Data for review START

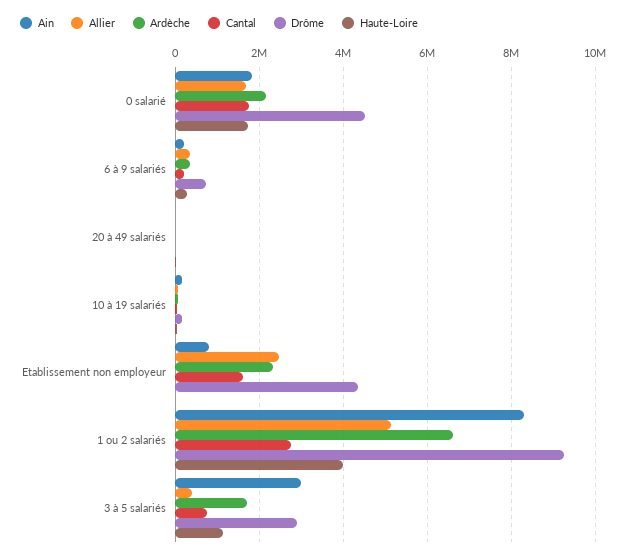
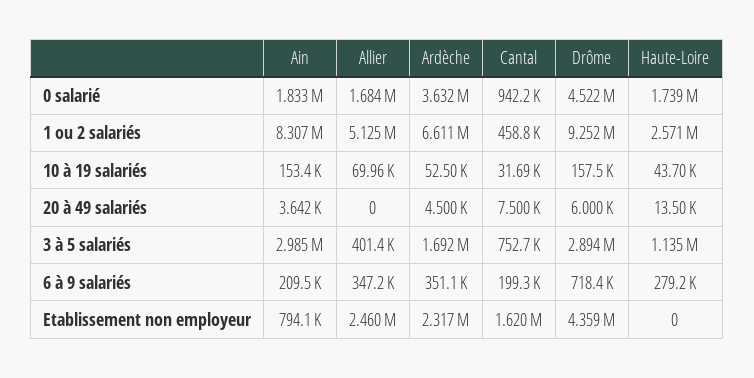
  {
    "Ain": {
      "0 salarié": 1833000,
      "6 à 9 salariés": 209500,
      "20 à 49 salariés": 3642,
      "10 à 19 salariés": 153400,
      "Etablissement non employeur": 794100,
      "1 ou 2 salariés": 8307000,
      "3 à 5 salariés": 2985000
    },
    "Allier": {
      "0 salarié": 1684000,
      "6 à 9 salariés": 347200,
      "20 à 49 salariés": 0,
      "10 à 19 salariés": 69960,
      "Etablissement non employeur": 2460000,
      "1 ou 2 salariés": 5125000,
      "3 à 5 salariés": 401400
    },
    "Ardèche": {
-     "0 salarié": 2200000,
+     "0 salarié": 3632000,
      "6 à 9 salariés": 351100,
      "20 à 49 salariés": 4500,
      "10 à 19 salariés": 52500,
      "Etablissement non employeur": 2317000,
      "1 ou 2 salariés": 6611000,
      "3 à 5 salariés": 1692000
    },
    "Cantal": {
-     "0 salarié": 1800000,
+     "0 salarié": 942200,
      "6 à 9 salariés": 199300,
      "20 à 49 salariés": 7500,
      "10 à 19 salariés": 31690,
      "Etablissement non employeur": 1620000,
-     "1 ou 2 salariés": 2800000,
+     "1 ou 2 salariés": 458800,
      "3 à 5 salariés": 752700
    },
    "Drôme": {
      "0 salarié": 4522000,
      "6 à 9 salariés": 718400,
      "20 à 49 salariés": 6000,
      "10 à 19 salariés": 157500,
      "Etablissement non employeur": 4359000,
      "1 ou 2 salariés": 9252000,
      "3 à 5 salariés": 2894000
    },
    "Haute-Loire": {
      "0 salarié": 1739000,
      "6 à 9 salariés": 279200,
      "20 à 49 salariés": 13500,
      "10 à 19 salariés": 43700,
      "Etablissement non employeur": 0,
-     "1 ou 2 salariés": 4000000,
+     "1 ou 2 salariés": 2571000,
      "3 à 5 salariés": 1135000
    }
  }

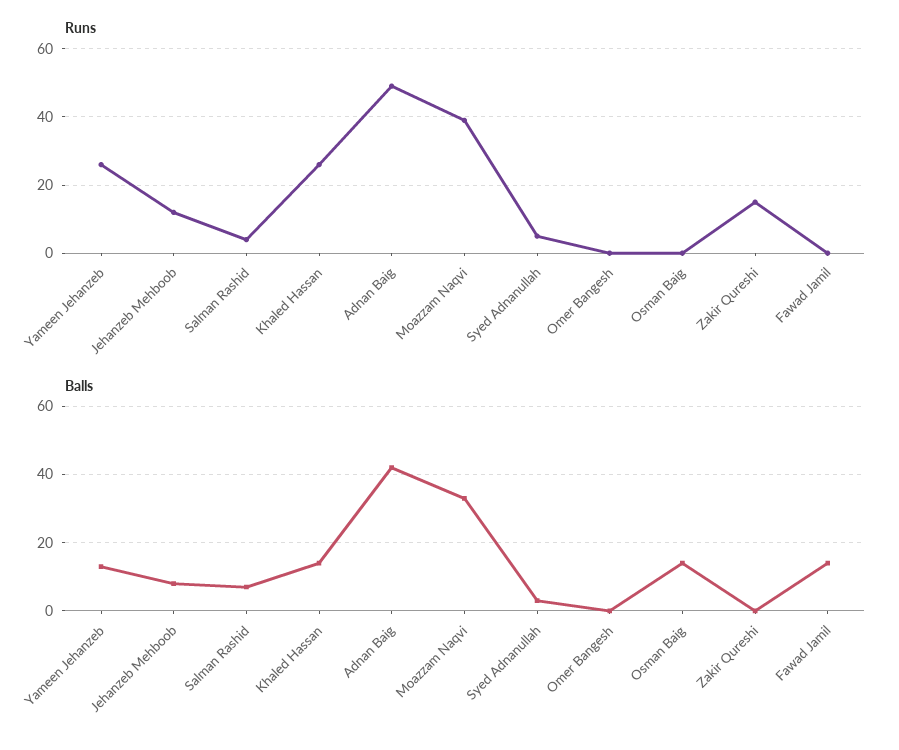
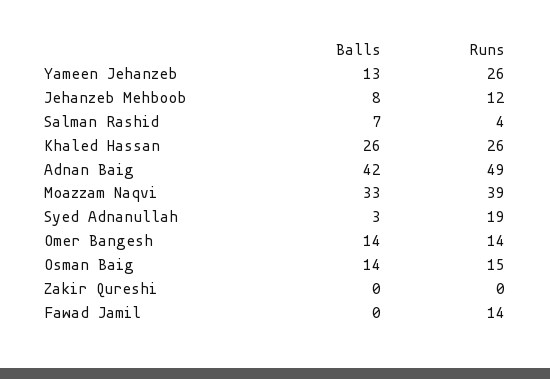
  {
    "Runs": {
      "Yameen Jehanzeb": 26,
      "Jehanzeb Mehboob": 12,
      "Salman Rashid": 4,
      "Khaled Hassan": 26,
      "Adnan Baig": 49,
      "Moazzam Naqvi": 39,
-     "Syed Adnanullah": 5,
+     "Syed Adnanullah": 19,
-     "Omer Bangesh": 0,
+     "Omer Bangesh": 14,
-     "Osman Baig": 0,
+     "Osman Baig": 15,
-     "Zakir Qureshi": 15,
+     "Zakir Qureshi": 0,
-     "Fawad Jamil": 0
+     "Fawad Jamil": 14
    },
    "Balls": {
      "Yameen Jehanzeb": 13,
      "Jehanzeb Mehboob": 8,
      "Salman Rashid": 7,
-     "Khaled Hassan": 15,
+     "Khaled Hassan": 26,
      "Adnan Baig": 42,
      "Moazzam Naqvi": 33,
      "Syed Adnanullah": 3,
-     "Omer Bangesh": 0,
+     "Omer Bangesh": 14,
      "Osman Baig": 14,
      "Zakir Qureshi": 0,
-     "Fawad Jamil": 15
+     "Fawad Jamil": 0
    }
  }

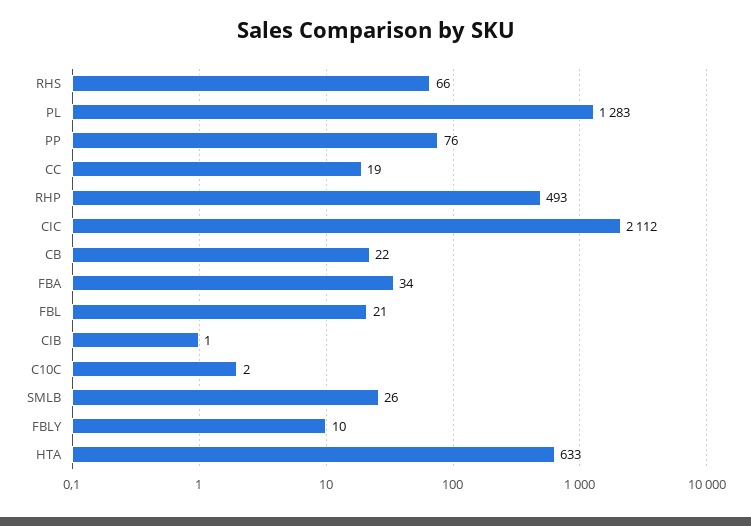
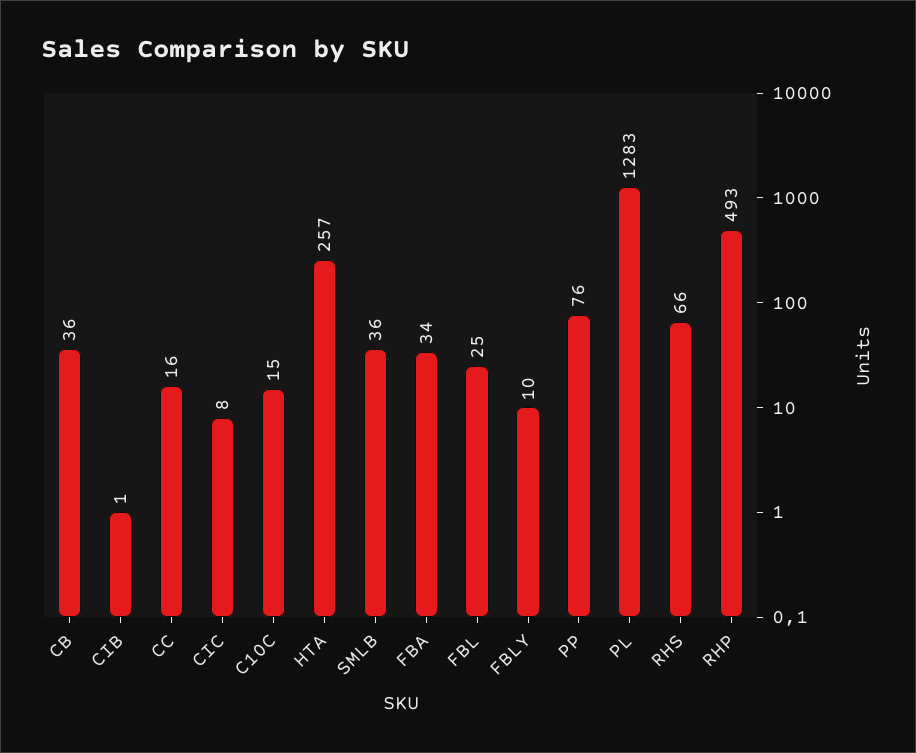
  {
    "RHS": 66,
    "PL": 1283,
    "PP": 76,
-   "CC": 19,
+   "CC": 16,
    "RHP": 493,
-   "CIC": 2112,
+   "CIC": 8,
-   "CB": 22,
+   "CB": 36,
    "FBA": 34,
-   "FBL": 21,
+   "FBL": 25,
    "CIB": 1,
-   "C10C": 2,
+   "C10C": 15,
-   "SMLB": 26,
+   "SMLB": 36,
    "FBLY": 10,
-   "HTA": 633
+   "HTA": 257
  }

Data for review END

> [Exercise]:
Each record should be written out again exactly, though without its pictures.

> [Solution for this task]:
  {
    "Ain": {
      "0 salarié": 1833000,
      "6 à 9 salariés": 209500,
      "20 à 49 salariés": 3642,
      "10 à 19 salariés": 153400,
      "Etablissement non employeur": 794100,
      "1 ou 2 salariés": 8307000,
      "3 à 5 salariés": 2985000
    },
    "Allier": {
      "0 salarié": 1684000,
      "6 à 9 salariés": 347200,
      "20 à 49 salariés": 0,
      "10 à 19 salariés": 69960,
      "Etablissement non employeur": 2460000,
      "1 ou 2 salariés": 5125000,
      "3 à 5 salariés": 401400
    },
    "Ardèche": {
-     "0 salarié": 2200000,
+     "0 salarié": 3632000,
      "6 à 9 salariés": 351100,
      "20 à 49 salariés": 4500,
      "10 à 19 salariés": 52500,
      "Etablissement non employeur": 2317000,
      "1 ou 2 salariés": 6611000,
      "3 à 5 salariés": 1692000
    },
    "Cantal": {
-     "0 salarié": 1800000,
+     "0 salarié": 942200,
      "6 à 9 salariés": 199300,
      "20 à 49 salariés": 7500,
      "10 à 19 salariés": 31690,
      "Etablissement non employeur": 1620000,
-     "1 ou 2 salariés": 2800000,
+     "1 ou 2 salariés": 458800,
      "3 à 5 salariés": 752700
    },
    "Drôme": {
      "0 salarié": 4522000,
      "6 à 9 salariés": 718400,
      "20 à 49 salariés": 6000,
      "10 à 19 salariés": 157500,
      "Etablissement non employeur": 4359000,
      "1 ou 2 salariés": 9252000,
      "3 à 5 salariés": 2894000
    },
    "Haute-Loire": {
      "0 salarié": 1739000,
      "6 à 9 salariés": 279200,
      "20 à 49 salariés": 13500,
      "10 à 19 salariés": 43700,
      "Etablissement non employeur": 0,
-     "1 ou 2 salariés": 4000000,
+     "1 ou 2 salariés": 2571000,
      "3 à 5 salariés": 1135000
    }
  }

  {
    "Runs": {
      "Yameen Jehanzeb": 26,
      "Jehanzeb Mehboob": 12,
      "Salman Rashid": 4,
      "Khaled Hassan": 26,
      "Adnan Baig": 49,
      "Moazzam Naqvi": 39,
-     "Syed Adnanullah": 5,
+     "Syed Adnanullah": 19,
-     "Omer Bangesh": 0,
+     "Omer Bangesh": 14,
-     "Osman Baig": 0,
+     "Osman Baig": 15,
-     "Zakir Qureshi": 15,
+     "Zakir Qureshi": 0,
-     "Fawad Jamil": 0
+     "Fawad Jamil": 14
    },
    "Balls": {
      "Yameen Jehanzeb": 13,
      "Jehanzeb Mehboob": 8,
      "Salman Rashid": 7,
-     "Khaled Hassan": 15,
+     "Khaled Hassan": 26,
      "Adnan Baig": 42,
      "Moazzam Naqvi": 33,
      "Syed Adnanullah": 3,
-     "Omer Bangesh": 0,
+     "Omer Bangesh": 14,
      "Osman Baig": 14,
      "Zakir Qureshi": 0,
-     "Fawad Jamil": 15
+     "Fawad Jamil": 0
    }
  }

  {
    "RHS": 66,
    "PL": 1283,
    "PP": 76,
-   "CC": 19,
+   "CC": 16,
    "RHP": 493,
-   "CIC": 2112,
+   "CIC": 8,
-   "CB": 22,
+   "CB": 36,
    "FBA": 34,
-   "FBL": 21,
+   "FBL": 25,
    "CIB": 1,
-   "C10C": 2,
+   "C10C": 15,
-   "SMLB": 26,
+   "SMLB": 36,
    "FBLY": 10,
-   "HTA": 633
+   "HTA": 257
  }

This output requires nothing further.